Balancing donations and reinvestment
Reaching new record-high donations will require Who Gives A Crap to attain even greater scale.
However, the profit-donating model itself poses a tough question.
Is it worthwhile reinvesting those profits to build the business itself, forgoing immediate donations but delivering greater profits tomorrow?
“If we’ve got an opportunity to create more donations in the future, then that is the right way to go,” Griffiths said.
“Our big, hairy, audacious goal [BHAG] is everyone in the world with access to clean water and toilets by 2050.
“So if you’ve got an opportunity to make a $1 donation today, versus a $10 donation next year, you’d always take the $10 donation next year, because that’s what gets you towards the BHAG.”
Still, unlike the product stategy, which might change depending on supply chain and sustainability developments, Who Gives A Crap is unwilling to forgo regular donations to the cause.
“I think it is a necessary need to make regular donations, perhaps not every single year,” said Griffiths.
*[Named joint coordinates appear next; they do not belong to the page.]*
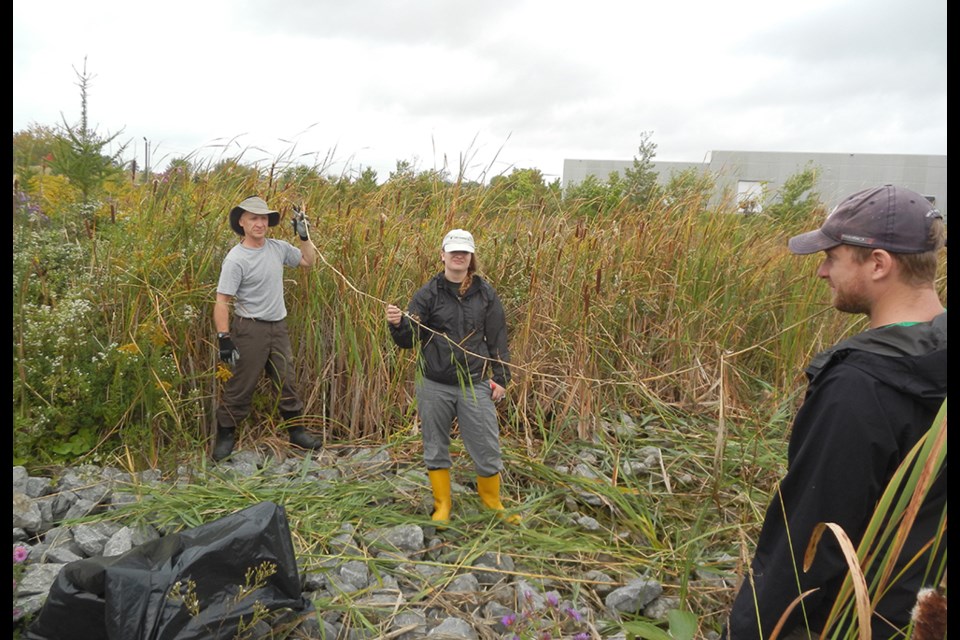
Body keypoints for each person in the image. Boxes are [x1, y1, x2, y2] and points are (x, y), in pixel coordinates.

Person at [723, 185, 947, 639]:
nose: (822, 271)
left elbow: (807, 543)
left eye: (833, 257)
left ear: (879, 263)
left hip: (855, 622)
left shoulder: (858, 386)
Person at [386, 229, 520, 524]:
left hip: (475, 382)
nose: (459, 256)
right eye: (454, 251)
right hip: (434, 384)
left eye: (464, 251)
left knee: (486, 445)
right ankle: (442, 505)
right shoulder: (428, 293)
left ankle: (492, 502)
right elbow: (410, 339)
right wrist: (398, 325)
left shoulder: (486, 294)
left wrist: (502, 378)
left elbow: (498, 339)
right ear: (443, 255)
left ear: (471, 258)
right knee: (435, 445)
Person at [212, 195, 323, 461]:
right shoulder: (236, 259)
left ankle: (296, 432)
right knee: (241, 385)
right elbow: (221, 301)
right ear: (242, 222)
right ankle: (225, 436)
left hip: (278, 327)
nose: (260, 223)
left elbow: (309, 262)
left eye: (263, 218)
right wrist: (224, 338)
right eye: (254, 218)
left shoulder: (278, 248)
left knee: (287, 381)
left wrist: (304, 237)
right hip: (249, 330)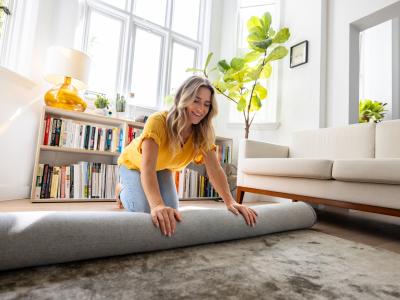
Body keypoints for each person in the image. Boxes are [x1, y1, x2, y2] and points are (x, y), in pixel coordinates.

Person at [117, 75, 258, 236]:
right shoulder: (158, 121)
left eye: (206, 104)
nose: (201, 109)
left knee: (172, 213)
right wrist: (156, 205)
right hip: (133, 165)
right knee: (145, 211)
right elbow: (147, 168)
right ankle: (121, 190)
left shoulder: (203, 132)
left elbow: (215, 169)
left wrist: (230, 201)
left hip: (162, 168)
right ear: (183, 98)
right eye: (196, 100)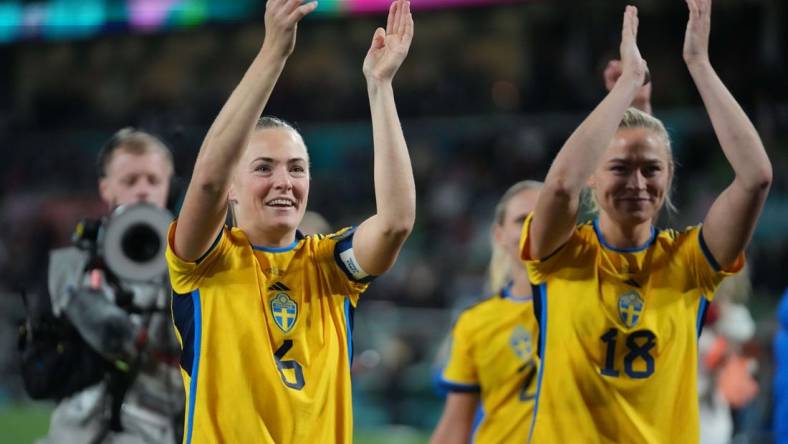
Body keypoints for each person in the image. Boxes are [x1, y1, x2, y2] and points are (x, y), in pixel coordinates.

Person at [164, 0, 415, 442]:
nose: (284, 181)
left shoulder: (332, 266)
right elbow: (205, 183)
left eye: (297, 168)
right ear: (233, 188)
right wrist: (274, 51)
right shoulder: (203, 263)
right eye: (263, 168)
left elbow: (395, 222)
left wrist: (380, 87)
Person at [520, 2, 772, 443]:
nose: (637, 182)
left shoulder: (690, 261)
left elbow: (755, 177)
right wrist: (626, 89)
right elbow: (560, 187)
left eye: (651, 169)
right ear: (593, 178)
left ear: (669, 174)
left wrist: (699, 64)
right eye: (619, 168)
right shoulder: (561, 255)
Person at [40, 128, 184, 444]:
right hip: (74, 431)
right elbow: (41, 369)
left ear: (168, 186)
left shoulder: (191, 263)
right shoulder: (73, 264)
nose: (143, 191)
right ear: (106, 188)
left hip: (155, 430)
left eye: (153, 180)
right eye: (130, 181)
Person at [430, 181, 542, 444]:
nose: (534, 228)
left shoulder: (594, 303)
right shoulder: (476, 322)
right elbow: (455, 424)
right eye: (522, 219)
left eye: (545, 217)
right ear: (499, 235)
“There might be years where you choose not profitable, but I don’t think you want to go too many years without making donations, because I think that your customers might find it challenging” to understand the work behind the scenes, he continued.
Griffiths said Who Gives A Crap’s investors, who injected $41.5 million into the business in 2021, are well aware of its plan to intermittently donate profits instead of reinvesting every dollar back into the business.
“When we brought investors into our business, one of the criteria we said was important was that we wanted to work with patient capital,” he said.